1. Sampyong 

Sampyong ialah  permainan rakyat majalengka pada tahun 1960-an di wilayah  Cibodas. Akan namun  dahulu
permainan ini dikenal dengan nama Ujungan. Ujungan tergolong  permainan ketangkasan dan kekuatan memukul dan dipukul.

Permainan ini terdiri dari 2 orang dan dipimpin wasit yang dinamakan  Maladang. Pemain me sti memakai  teregos atau balaktual. Tapi sebab  permainan ini terlampau  bebas, jadi dibuat sejumlah  peraturan. Nah, dari situ nama ujungan ditinggalkan, dan kini  lebih popular dengan nama Sampyong yang dengan kata lain  Sam berarti tiga dan pyong ialah  pukulan. Sebagai penghormatan seni sampyong Mekar Pedesaan dari Simpeurem pernah mewakili Jawa Barat pada event peragaan  seni di Bali.

2. Gaok 

Gaok adalah kesenian jenis mamaos (membaca teks) atau disebut pun  wawacan, dari kata wawar ka nu acan (memberi tahu untuk  yang belum mengetahui), yang disuguhkan untuk kebutuhan  ritual atau upacara adat ‘ngayun’ (acara seminggu kelahiran bayi). Kata gaok berasal dari kata “gorowok” dengan kata lain  berteriak, sebab  gaok dibawakan dengan teknik  dinyanyikan dengan suara yang keras atau dengan nada tinggi.

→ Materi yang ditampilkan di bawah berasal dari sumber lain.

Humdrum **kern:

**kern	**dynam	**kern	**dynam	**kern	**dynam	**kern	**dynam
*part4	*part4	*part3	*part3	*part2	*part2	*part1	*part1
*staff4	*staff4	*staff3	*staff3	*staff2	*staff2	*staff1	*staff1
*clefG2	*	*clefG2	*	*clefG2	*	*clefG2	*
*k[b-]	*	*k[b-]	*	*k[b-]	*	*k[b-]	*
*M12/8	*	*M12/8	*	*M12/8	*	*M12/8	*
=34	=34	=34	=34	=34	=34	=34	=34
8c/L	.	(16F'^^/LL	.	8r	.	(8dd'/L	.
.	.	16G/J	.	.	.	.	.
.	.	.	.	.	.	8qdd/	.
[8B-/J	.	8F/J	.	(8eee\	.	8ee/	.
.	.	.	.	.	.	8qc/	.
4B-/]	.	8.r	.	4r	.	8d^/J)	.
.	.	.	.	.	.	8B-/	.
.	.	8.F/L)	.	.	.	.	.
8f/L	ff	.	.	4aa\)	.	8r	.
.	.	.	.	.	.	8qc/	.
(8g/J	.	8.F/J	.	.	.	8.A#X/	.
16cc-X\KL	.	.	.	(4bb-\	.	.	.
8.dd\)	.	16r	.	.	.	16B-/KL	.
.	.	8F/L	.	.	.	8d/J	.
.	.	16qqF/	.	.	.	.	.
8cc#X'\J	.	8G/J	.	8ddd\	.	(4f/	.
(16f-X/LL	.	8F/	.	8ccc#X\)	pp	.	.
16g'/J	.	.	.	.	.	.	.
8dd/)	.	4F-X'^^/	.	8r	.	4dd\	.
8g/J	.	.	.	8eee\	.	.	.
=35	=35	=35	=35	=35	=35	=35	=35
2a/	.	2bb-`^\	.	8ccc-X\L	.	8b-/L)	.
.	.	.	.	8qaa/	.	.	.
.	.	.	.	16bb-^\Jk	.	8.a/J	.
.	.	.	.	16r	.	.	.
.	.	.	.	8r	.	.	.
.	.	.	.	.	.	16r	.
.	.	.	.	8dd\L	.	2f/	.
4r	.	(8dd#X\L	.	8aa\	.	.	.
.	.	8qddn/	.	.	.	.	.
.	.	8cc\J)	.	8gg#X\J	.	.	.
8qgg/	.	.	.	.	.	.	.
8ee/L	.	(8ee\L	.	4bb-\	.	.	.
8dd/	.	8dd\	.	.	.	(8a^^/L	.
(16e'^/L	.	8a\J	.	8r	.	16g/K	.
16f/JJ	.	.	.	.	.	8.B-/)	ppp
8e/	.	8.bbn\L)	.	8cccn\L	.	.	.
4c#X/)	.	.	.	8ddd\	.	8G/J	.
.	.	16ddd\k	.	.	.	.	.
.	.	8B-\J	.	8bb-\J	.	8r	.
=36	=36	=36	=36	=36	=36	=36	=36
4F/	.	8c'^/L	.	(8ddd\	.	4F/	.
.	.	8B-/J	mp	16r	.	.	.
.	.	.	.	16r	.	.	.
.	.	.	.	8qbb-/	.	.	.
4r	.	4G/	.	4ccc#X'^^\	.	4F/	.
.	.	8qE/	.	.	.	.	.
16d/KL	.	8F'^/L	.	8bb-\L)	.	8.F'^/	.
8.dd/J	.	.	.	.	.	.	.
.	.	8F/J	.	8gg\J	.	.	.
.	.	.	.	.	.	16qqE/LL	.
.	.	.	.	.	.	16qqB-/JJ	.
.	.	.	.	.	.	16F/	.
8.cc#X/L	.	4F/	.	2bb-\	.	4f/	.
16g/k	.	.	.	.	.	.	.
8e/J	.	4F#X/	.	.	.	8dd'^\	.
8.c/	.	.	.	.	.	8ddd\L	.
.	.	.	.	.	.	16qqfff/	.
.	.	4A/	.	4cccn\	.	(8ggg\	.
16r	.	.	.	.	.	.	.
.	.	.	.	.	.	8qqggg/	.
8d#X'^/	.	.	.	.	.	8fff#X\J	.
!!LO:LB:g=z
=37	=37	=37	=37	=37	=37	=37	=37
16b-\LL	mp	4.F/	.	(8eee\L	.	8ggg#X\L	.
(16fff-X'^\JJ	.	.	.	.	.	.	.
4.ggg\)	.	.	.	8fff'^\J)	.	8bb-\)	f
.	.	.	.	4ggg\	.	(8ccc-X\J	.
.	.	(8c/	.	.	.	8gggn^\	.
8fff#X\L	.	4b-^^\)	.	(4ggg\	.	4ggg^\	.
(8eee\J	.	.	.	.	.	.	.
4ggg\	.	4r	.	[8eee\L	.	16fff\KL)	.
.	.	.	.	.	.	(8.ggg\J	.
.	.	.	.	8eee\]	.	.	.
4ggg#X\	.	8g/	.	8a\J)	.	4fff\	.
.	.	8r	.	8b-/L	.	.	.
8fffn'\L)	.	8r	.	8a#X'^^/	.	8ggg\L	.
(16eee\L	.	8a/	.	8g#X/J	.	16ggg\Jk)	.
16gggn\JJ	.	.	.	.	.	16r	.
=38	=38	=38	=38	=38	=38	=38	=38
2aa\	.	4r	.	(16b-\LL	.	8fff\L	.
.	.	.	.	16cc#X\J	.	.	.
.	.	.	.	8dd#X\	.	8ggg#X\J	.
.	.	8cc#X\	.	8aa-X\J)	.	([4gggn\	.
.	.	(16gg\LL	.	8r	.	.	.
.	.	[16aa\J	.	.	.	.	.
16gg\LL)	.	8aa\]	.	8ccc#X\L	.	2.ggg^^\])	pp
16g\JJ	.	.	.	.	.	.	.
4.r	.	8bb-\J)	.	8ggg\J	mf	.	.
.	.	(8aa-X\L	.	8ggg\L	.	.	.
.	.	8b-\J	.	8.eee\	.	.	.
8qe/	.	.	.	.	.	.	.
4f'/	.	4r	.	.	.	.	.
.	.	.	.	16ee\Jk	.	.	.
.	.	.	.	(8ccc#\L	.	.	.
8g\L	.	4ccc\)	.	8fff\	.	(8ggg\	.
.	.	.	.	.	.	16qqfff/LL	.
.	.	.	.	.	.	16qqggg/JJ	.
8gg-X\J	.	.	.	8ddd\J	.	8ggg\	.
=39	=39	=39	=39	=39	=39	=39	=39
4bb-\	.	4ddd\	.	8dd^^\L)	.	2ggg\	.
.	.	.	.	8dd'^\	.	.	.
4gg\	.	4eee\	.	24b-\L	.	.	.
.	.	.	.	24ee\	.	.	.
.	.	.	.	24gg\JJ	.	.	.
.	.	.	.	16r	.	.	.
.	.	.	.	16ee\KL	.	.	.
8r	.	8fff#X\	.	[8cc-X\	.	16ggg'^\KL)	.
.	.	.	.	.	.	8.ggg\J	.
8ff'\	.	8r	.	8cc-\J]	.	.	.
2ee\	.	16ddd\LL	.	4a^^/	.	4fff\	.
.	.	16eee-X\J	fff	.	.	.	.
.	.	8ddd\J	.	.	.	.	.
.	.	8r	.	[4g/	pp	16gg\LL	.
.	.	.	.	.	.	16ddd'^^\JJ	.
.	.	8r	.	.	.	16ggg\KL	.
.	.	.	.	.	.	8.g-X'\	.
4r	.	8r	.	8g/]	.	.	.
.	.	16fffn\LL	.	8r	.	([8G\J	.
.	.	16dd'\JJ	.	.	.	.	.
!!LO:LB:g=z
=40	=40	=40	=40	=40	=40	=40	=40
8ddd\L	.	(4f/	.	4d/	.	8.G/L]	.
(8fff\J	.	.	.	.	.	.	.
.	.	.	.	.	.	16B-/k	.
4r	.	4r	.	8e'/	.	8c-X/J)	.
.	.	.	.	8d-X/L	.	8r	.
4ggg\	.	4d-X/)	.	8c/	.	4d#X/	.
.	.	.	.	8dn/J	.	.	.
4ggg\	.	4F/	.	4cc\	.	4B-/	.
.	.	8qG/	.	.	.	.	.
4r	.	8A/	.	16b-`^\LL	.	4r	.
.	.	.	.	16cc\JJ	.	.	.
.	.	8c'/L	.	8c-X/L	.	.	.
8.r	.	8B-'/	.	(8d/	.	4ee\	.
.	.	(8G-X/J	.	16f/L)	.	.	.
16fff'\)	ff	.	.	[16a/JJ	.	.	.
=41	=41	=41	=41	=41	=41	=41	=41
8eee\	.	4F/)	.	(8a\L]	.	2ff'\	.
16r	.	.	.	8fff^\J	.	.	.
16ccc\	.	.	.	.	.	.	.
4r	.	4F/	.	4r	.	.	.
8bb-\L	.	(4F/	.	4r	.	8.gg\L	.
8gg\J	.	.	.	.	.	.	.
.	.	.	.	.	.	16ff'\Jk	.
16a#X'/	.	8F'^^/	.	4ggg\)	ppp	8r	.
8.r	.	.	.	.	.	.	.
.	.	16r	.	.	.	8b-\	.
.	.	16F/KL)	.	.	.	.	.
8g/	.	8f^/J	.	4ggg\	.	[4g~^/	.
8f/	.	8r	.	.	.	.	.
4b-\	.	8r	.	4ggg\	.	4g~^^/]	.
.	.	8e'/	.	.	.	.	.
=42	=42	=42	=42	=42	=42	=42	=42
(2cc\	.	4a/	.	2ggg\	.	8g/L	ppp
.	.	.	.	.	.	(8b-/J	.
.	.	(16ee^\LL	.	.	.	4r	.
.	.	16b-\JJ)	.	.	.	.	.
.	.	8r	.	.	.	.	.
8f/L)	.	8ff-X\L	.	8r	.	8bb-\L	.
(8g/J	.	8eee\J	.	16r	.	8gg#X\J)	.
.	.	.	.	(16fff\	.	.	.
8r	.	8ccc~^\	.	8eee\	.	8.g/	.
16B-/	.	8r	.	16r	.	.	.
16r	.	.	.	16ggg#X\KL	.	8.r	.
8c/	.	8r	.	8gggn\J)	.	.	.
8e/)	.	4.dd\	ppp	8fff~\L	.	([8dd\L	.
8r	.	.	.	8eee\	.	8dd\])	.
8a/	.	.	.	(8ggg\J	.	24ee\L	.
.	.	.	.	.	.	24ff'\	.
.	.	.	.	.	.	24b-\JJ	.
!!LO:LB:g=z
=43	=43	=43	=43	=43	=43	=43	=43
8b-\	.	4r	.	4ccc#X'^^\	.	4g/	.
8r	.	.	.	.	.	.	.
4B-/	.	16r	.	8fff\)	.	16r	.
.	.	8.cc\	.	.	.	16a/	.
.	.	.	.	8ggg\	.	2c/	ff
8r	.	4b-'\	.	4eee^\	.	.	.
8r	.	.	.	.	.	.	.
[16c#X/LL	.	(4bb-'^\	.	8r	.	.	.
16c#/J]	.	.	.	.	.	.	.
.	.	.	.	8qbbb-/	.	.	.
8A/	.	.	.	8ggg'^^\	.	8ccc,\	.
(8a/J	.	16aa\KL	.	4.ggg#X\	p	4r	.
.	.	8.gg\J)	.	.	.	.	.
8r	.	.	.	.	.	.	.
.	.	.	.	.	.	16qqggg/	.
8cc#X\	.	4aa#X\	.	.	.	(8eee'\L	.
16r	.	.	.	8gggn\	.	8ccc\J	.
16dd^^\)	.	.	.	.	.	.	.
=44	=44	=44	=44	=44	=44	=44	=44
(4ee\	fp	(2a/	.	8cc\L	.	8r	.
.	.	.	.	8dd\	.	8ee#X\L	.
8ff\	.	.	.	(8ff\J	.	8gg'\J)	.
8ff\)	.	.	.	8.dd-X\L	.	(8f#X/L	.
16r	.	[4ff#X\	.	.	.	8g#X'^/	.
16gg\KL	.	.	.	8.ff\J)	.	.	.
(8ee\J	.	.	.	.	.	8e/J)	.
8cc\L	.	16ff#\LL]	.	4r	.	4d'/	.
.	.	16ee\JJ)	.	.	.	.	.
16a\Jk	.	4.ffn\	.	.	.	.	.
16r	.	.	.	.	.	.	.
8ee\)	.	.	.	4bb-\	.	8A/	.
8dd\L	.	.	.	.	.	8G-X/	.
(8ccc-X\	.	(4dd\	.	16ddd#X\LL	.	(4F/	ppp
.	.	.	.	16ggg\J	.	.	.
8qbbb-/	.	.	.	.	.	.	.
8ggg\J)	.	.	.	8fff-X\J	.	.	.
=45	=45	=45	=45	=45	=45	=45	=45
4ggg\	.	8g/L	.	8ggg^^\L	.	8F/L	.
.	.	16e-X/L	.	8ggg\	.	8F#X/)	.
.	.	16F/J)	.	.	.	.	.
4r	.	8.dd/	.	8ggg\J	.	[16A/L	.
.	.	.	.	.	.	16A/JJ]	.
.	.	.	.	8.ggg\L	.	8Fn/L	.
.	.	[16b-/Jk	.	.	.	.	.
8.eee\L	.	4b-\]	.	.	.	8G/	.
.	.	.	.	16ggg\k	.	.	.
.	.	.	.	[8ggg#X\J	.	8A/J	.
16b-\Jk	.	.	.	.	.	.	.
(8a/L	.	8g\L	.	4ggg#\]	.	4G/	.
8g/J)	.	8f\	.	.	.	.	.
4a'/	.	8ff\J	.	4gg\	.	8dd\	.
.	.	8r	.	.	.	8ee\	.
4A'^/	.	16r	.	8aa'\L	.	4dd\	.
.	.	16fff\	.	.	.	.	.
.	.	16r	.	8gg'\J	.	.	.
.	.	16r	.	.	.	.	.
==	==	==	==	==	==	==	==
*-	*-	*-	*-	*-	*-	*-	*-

Gaok dibawakan dengan teknik  memaparkan kisah  babad tanpa iringan musik. Jika kini  terdapat peningkatan  alat musik, tersebut  hanya dipakai  sebagai pendahuluan  saja, tidak dipakai  untuk mengiringi mamaos / gaok secara keseluruhan. Sering perangkat  musik dipakai  hanya sebagai jeda saja.

Berkembang di Majaléngka semenjak  masa peme-rintahan Pangéran Muhammad, yakni  pada abad ke-15. Diprediksi bahwa gaok adalah media dakwah Islam sebelum masyarakat mengenal kebiasaan  baca. Kesenian ini merasakan  sinkritisme antara nilai-nilai kebiasaan  etnis Sunda dengan kebiasaan  Islam yang datang dari Cirebon. Artinya terdapat  pencampuran antara nilai kebiasaan  Sunda dengan nilai kebiasaan  Islam. Misalnya, pertunjukan dibuka  dengan perkataan  basmallah, tetapi  bahasa yang dipakai  kemudian ialah  bahasa Sunda.

Tokoh yang berperan mengembangkan kesenian gaok antaranya ialah  Sabda Wangsaharja selama  tahun 1920-an. Beliau berdomisili di Kulur, Majaléngka.

3. Kuda Renggong 

Kuda Renggong berkembang di Kabupaten Majalengka dari tahun 1950-an. Yang pada tadinya  pertnjukan seni ini disiapkan guna  melayani pesta sunat. Sedangkan ketika  ini kesenian kuda Renggong bukan guna  pesta sunat saja, bakal  tetapi pun  dupersiapkan guna  acara lain, laksana  upacara hari besar, festival, dan menyambut tamu.

Dalam peragaan  ini, sang kuda bakal  menari seraya  berjalan dan diperbanyak  dengan keterampilan  atraksi pencak silat. Namun atraksi pencak silat dilaksanakan  setelah kuda renggong mengerjakan  arak-arakan keliling dusun  sambil di tunggangi anak sunat. Pada ketika  arak-arakan pengantin sunat, masyarakat selama  yang suka berjoget turut meramaikan  suasana berjoget didepan kuda dengan maksud menghibur pengantin sunat. Pengantin sunat yang manunggangi kuda juga  didandani dengan pakaian gatotkaca sampai-sampai  tampak gagah.
Kesenian kuda renggong berkembang pesat dan tersebar nyaris  di seluruh  Kecamatan di Majalengka. Berdasarkan keterangan dari  Arthur Nalan, arti  simbolis kuda renggong ialah  makna spiritual, arti  interaksi makhluk Tuhan, teatrikal dan arti  unversal.